Moonlight Drive (Version 1)
“Moonlight Drive” would see release on the band’s second album, Strange Days, also released in 1967. This was one of the first songs Jim Morrison would pen for the nascent band, and this is one of the earliest versions actually recorded by the band in 1966. Much like other demos and early versions released on the remixed and expanded 40th Anniversary reissues, much of the framework of the final song can be heard here, despite a totally different vocal delivery and arrangement. The beat is changed around, Krieger’s guitar lines are a little more dominant in the arrangement, yet the piece is definitively “Moonlight Drive” in nearly finished, yet slightly embryonic, form.
Moonlight Drive (Version 2)
The overall arrangement on this version is very close to the one previous, with Krieger’s guitar more subdued in the mix. Jim Morrison’s vocals are doubled and multitracked, and the it feels a little pacier than the final album release. The guitar solo has some of its final form, yet it’s obvious that the structure is still being felt around for tightening purposes.

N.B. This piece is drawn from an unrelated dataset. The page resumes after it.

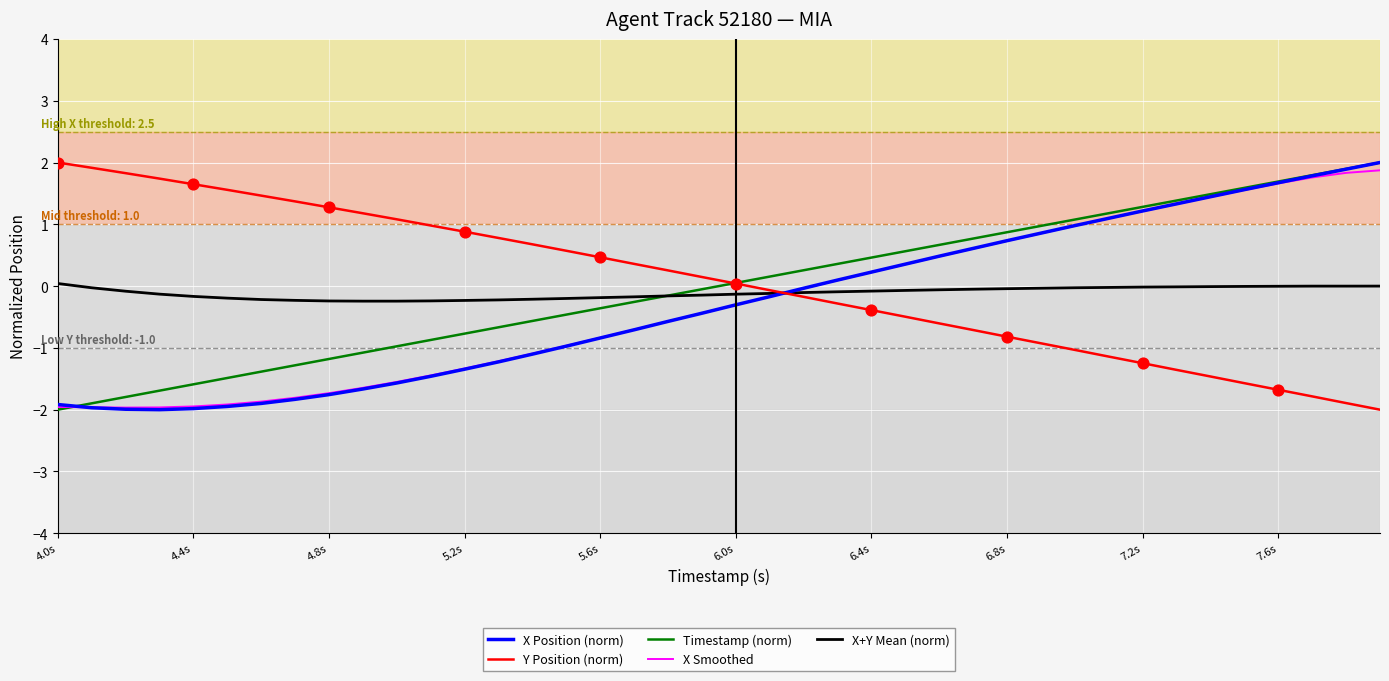

What is the minimum value for Y Position (norm)?

-2.0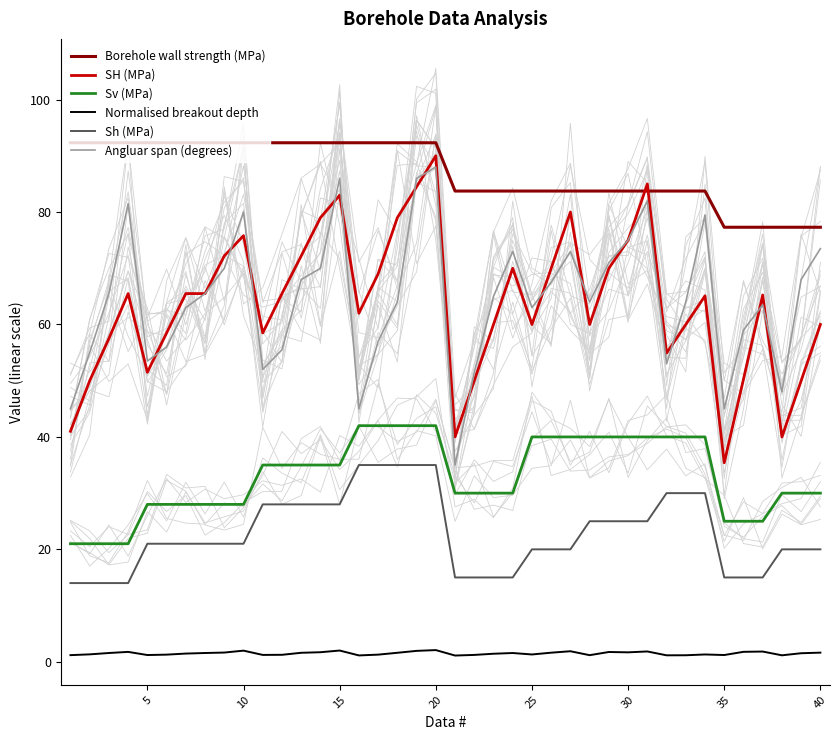

True or false: Sh (MPa) has more than 0 points higher than both neighbors.

False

Indian Summer (8/19/1966 Vocal)
This track would finally see release in 1970 on the band’s Morrison Hotel album. The music should sound very familiar to listeners, as I believe it is the exact take used on the final album. The vocal track is from August of 1966, as indicated in the track’s title, and it is a sign of just how much strong material the band had that this was held back from being released on the band’s debut release. While I find the song to be stronger than “I Looked At You,” I have to admit that “Indian Summer” fit the band’s 1970 release far better than it would have fit here.